Изменить стиль страницы

Мало того, Арсеньев с удивительной настойчивостью ищет и находит китайское происхождение давно устоявшихся топонимов.

«При ляоской династии озеро Ханка называлось Бейцин-хай, а в настоящее время Ханка, Хинкай и Синкай-ху, что значит «Озеро процветания и благоденствия». Надо полагать, что название озера Ханка произошло от другого слова, именно от слова «ханхай», что значит «впадина» (без прописанных рядом иероглифов, сочетание слово-слогов «хан хай», произносимых в разной тональности, может иметь несколько совершенно разных значений. - О.Г.). Этим именем китайцы называют всякое пониженное место»… Впоследствии русские переделали это слово в Ханка»[25].

В действительности же, Ханка это слегка переиначенное русское слова «ханьга»: «ХАНЬГА арх. Камышъ, тростникъ» (Вл. Даль). А тростника-то на озере Ханка - даль безбрежная, ширь неохватная! Нет, не удосужился Владимир Клавдиевич заглянуть в «Толковый словарь живого Великорусского языка» своего тёзки - Владимира Даля.

ИСХОДНЫЕ ДАННЫЕ ->
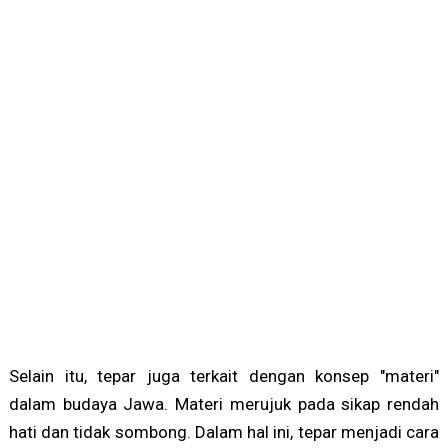
Selain itu, tepar juga terkait dengan konsep "materi"
dalam budaya Jawa. Materi merujuk pada sikap rendah
hati dan tidak sombong. Dalam hal ini, tepar menjadi cara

СУТЬ ЗАДАНИЯ -> Пожалуйста, ответьте по тексту об озере Ханка: какое значение слова «ханьга» приводится в нём из словаря Даля?

ОТВЕТ НА ЗАДАНИЕ -> Камышъ, тростникъ.